- _DOCUMENT EXTRACT_
++++++

Do you dream?…

I wake up in the mornings with my head filled with STUFF. Sometimes it’s an entire story, fully fleshed out and ready to roll (I’ve sold at least one such story, and it’s been published, and people out there have no real idea they’re reading the transcript of what my brain presented me with while I was sleeping…) Sometimes it’s random images which refuse to leave my mind but don’t connect with anything in particular – like, the other night, I knew the dream had something to do with a dam, and a secret kind of place to which I (or the dream-I, it is not always myself) was taken by someone who had access but which I would have been unable to achieve admittance to myself, but somehow the way to it led round the back of someplace big and dark and dingy with an unkempt sort of backyard which was littered with wire coathangers. Don’t ask. I have no idea.

There are dreams I remember vividly, many years after they visited me. There was one dream that was practically monochrome (I usually dream in Technicolor and Sensurround, so this was notable)  – it involved, first, standing on top of a cliff at night, looking down onto a seashore and a long jetty extending into black water under moonlight. Then, when I was down on the jetty itself, I was met by these tall (too tall!) pale creatures wearing cloaks with large high collars like fans behind their heads, their eyes big and dark in their pale faces, their hands long and with fingers which had too many joints. There was a vessel waiting at the end of the jetty and I was supposed to leave on it, to go with them, to a destination I did not know. And yet, it was not a scary dream. I was calm. This was all okay, somehow. There was another dream which I had when I was sixteen or so (trust me, this was a LONG time ago) where I was walking first across a blasted heath that was just dust and scrub plants, and then through empty abandoned streets in an old-fashioned and almost medieval town where the upper stories of houses extended over the narrow streets to make almost a tunnel, practically touching over my head, and then past a low brick fence whcih had iron railings cemented into it. Beyond the railings I could see a fairground – a ferris wheel, a merry-go-round – all lit up, all turning, except that there was nobody there. At all. Except me. And then I came to a gate in this fence, a wrought-iron gate which had lettering in iron scrollwork arched above it – and the writing said WELCOME TO HELL. Perhaps at 16 hell just meant being alone and abandoned, I don’t know, it would take a brace of psychologists to work through all the symbolism here. But I remember that dream, in detail, to this day.

++++++

- _DATA LINES_
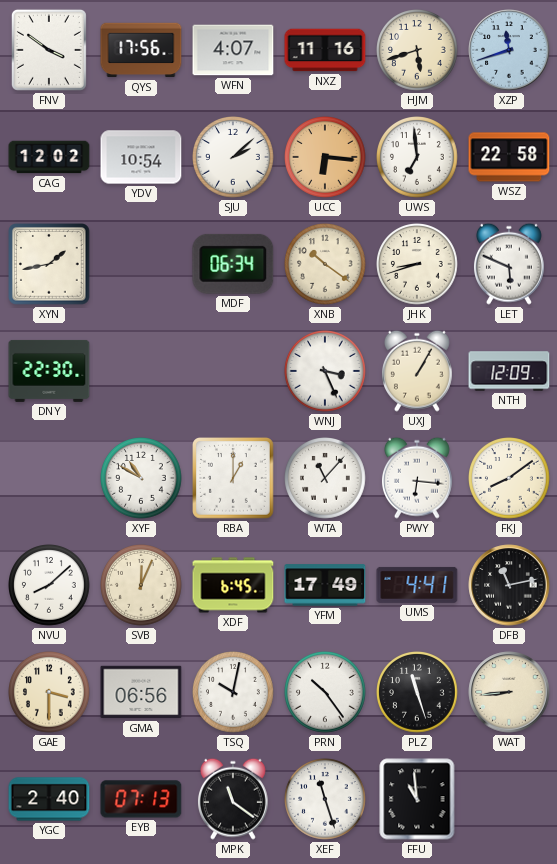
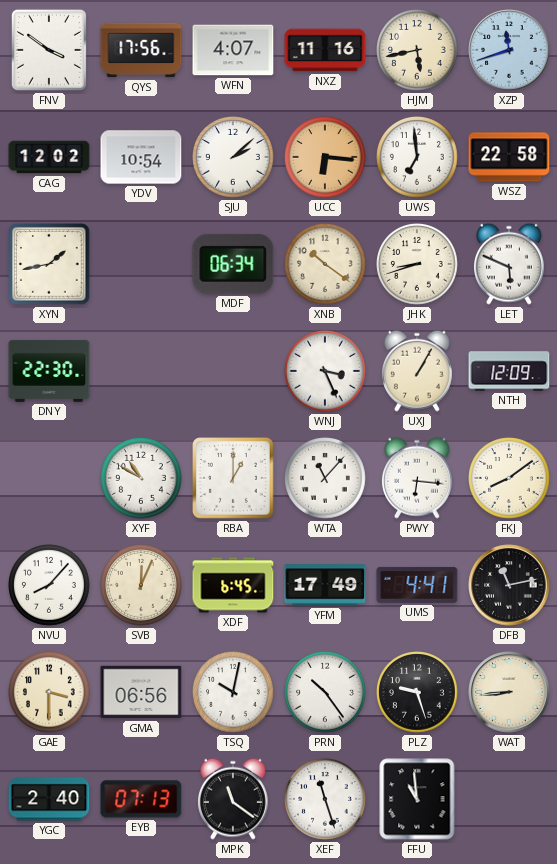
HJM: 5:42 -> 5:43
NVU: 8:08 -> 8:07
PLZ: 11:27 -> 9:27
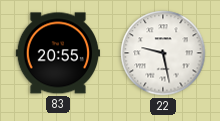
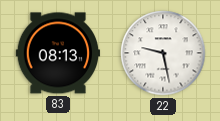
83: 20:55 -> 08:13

++++++

- _DIRECTION A_
Give the post about dreams again from "I wake up in" down to "have no idea.", changing "dam" to "lighthouse".
- _DIRECTION B_
Answer these about the post about dreams:
(i) What was the unkempt backyard littered with?
(ii) How were the collars on the pale creatures' cloaks shaped?
(iii) About how old was the writer when the dream of the empty fairground took place?

- _WORKED ANSWER A_
I wake up in the mornings with my head filled with STUFF. Sometimes it’s an entire story, fully fleshed out and ready to roll (I’ve sold at least one such story, and it’s been published, and people out there have no real idea they’re reading the transcript of what my brain presented me with while I was sleeping…) Sometimes it’s random images which refuse to leave my mind but don’t connect with anything in particular – like, the other night, I knew the dream had something to do with a lighthouse, and a secret kind of place to which I (or the dream-I, it is not always myself) was taken by someone who had access but which I would have been unable to achieve admittance to myself, but somehow the way to it led round the back of someplace big and dark and dingy with an unkempt sort of backyard which was littered with wire coathangers. Don’t ask. I have no idea.

- _WORKED ANSWER B_
(i) Wire coathangers.
(ii) They were large, high collars like fans behind their heads.
(iii) Sixteen or so.